The martyr St Euphemia played a vital role in preventing the message of Christmas from being watered down.

451

Roman Empire 27 BC - AD 1453

Introduction

In 314, the Roman Empiror Costantine lifted all restrictions on Christianity, but intellectuals still held the philosophy of Plato in awe. Sometimes the Greek view of the Divine – remote, impersonal, unsullied by contact with Creation – tempted Christian clergy to back-peddle on the much more characterful God of Israel, who will dare all for love.

IN his Christmas sermons for December 428, Nestorius, newly-appointed Patriarch of Constantinople, expressed his reservations about a popular name for the Virgin Mary: Theotókos, God’s birth-giver. Call her birth-giver of a man, he said, or of Christ, but not of God. How could the Almighty undergo physical birth, or have a mother?

Some bishops agreed with him, but at a tumultuous synod in 451, held in the Cathedral of St Euphemia in neighbouring Chalcedon, the overwhelming majority declared Nestorius had gone too far. They reaffirmed the miracle of the Bethlehem cave – that God himself underwent human birth – and blessed the acclamation ‘Theotókos’ as a succinct way to safeguard it.

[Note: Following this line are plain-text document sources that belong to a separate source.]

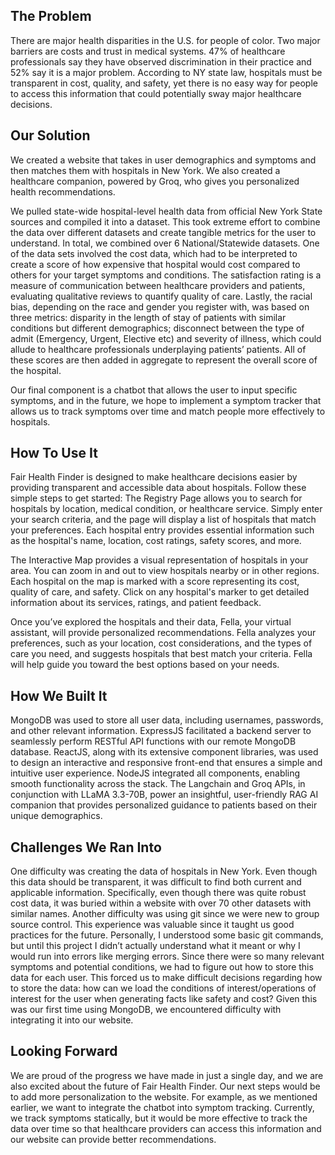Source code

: 
## The Problem

There are major health disparities in the U.S. for people of color. Two major barriers are costs and trust in medical systems. 47% of healthcare professionals say they have observed discrimination in their practice and 52% say it is a major problem. According to NY state law, hospitals must be transparent in cost, quality, and safety, yet there is no easy way for people to access this information that could potentially sway major healthcare decisions.

## Our Solution
We created a website that takes in user demographics and symptoms and then matches them with hospitals in New York. We also created a healthcare companion, powered by Groq, who gives you personalized health recommendations. 

We pulled state-wide hospital-level health data from official New York State sources and compiled it into a dataset. This took extreme effort to combine the data over different datasets and create tangible metrics for the user to understand. In total, we combined over 6 National/Statewide datasets. One of the data sets involved the cost data, which had to be interpreted to create a score of how expensive that hospital would cost compared to others for your target symptoms and conditions. The satisfaction rating is a measure of communication between healthcare providers and patients, evaluating qualitative reviews to quantify quality of care. Lastly, the racial bias, depending on the race and gender you register with, was based on three metrics: disparity in the length of stay of patients with similar conditions but different demographics; disconnect between the type of admit (Emergency, Urgent, Elective etc) and severity of illness, which could allude to healthcare professionals underplaying patients’ patients. All of these scores are then added in aggregate to represent the overall score of the hospital. 

Our final component is a chatbot that allows the user to input specific symptoms, and in the future, we hope to implement a symptom tracker that allows us to track symptoms over time and match people more effectively to hospitals. 

## How To Use It

Fair Health Finder is designed to make healthcare decisions easier by providing transparent and accessible data about hospitals. Follow these simple steps to get started:
The Registry Page allows you to search for hospitals by location, medical condition, or healthcare service. Simply enter your search criteria, and the page will display a list of hospitals that match your preferences. Each hospital entry provides essential information such as the hospital's name, location, cost ratings, safety scores, and more.

The Interactive Map provides a visual representation of hospitals in your area. You can zoom in and out to view hospitals nearby or in other regions. Each hospital on the map is marked with a score representing its cost, quality of care, and safety. Click on any hospital's marker to get detailed information about its services, ratings, and patient feedback.

Once you’ve explored the hospitals and their data, Fella, your virtual assistant, will provide personalized recommendations. Fella analyzes your preferences, such as your location, cost considerations, and the types of care you need, and suggests hospitals that best match your criteria. Fella will help guide you toward the best options based on your needs.

## How We Built It

MongoDB was used to store all user data, including usernames, passwords, and other relevant information. ExpressJS facilitated a backend server to seamlessly perform RESTful API functions with our remote MongoDB database. ReactJS, along with its extensive component libraries, was used to design an interactive and responsive front-end that ensures a simple and intuitive user experience. NodeJS integrated all components, enabling smooth functionality across the stack. The Langchain and Groq APIs, in conjunction with LLaMA 3.3-70B, power an insightful, user-friendly RAG AI companion that provides personalized guidance to patients based on their unique demographics.

## Challenges We Ran Into

One difficulty was creating the data of hospitals in New York. Even though this data should be transparent, it was difficult to find both current and applicable information. Specifically, even though there was quite robust cost data, it was buried within a website with over 70 other datasets with similar names. 
Another difficulty was using git since we were new to group source control. This experience was valuable since it taught us good practices for the future. Personally, I understood some basic git commands, but until this project I didn’t actually understand what it meant or why I would run into errors like merging errors.
Since there were so many relevant symptoms and potential conditions, we had to figure out how to store this data for each user. This forced us to make difficult decisions regarding how to store the data: how can we load the conditions of interest/operations of interest for the user when generating facts like safety and cost? Given this was our first time using MongoDB, we encountered difficulty with integrating it into our website. 

## Looking Forward

We are proud of the progress we have made in just a single day, and we are also excited about the future of Fair Health Finder. Our next steps would be to add more personalization to the website. For example, as we mentioned earlier, we want to integrate the chatbot into symptom tracking. Currently, we track symptoms statically, but it would be more effective to track the data over time so that healthcare providers can access this information and our website can provide better recommendations.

However, divisions remained on the wording of a statement of faith. So they drew up two, opened the tomb of the martyr Euphemia, and under the Emperor Marcian’s impartial eye placed them side by side on her body.

The tomb was resealed by the Emperor, and the bishops retired for three days of prayer and fasting.

The modern name for Constantinople is Istanbul. It was the capital of the Roman Empire from 330 to 1453, when it fell to the Turks, remaining the capital of their Islamic empire until the Great War of 1914-1918.

Précis
In 428, a dispute arose over whether people should address the Virgin Mary as ‘God’s mother’. Bishops gathered at Chalcedon near Constantinople to defend the traditional practice in 451, but could not agree a form of words. So they put two texts into the tomb of the martyr Euphemia, resealed it, and left them there for three days.
Sevens

Suggest answers to this question. See if you can limit one answer to exactly seven words.

Why did some people object to referring to the Virgin Mary as God’s mother?

Suggestion

They insisted God could not be born.

Jigsaws

Express the ideas below in a single sentence, using different words as much as possible. Do not be satisfied with the first answer you think of; think of several, and choose the best.

Ordinary people liked to call Mary ‘God’s mother’. Some clergy disapproved.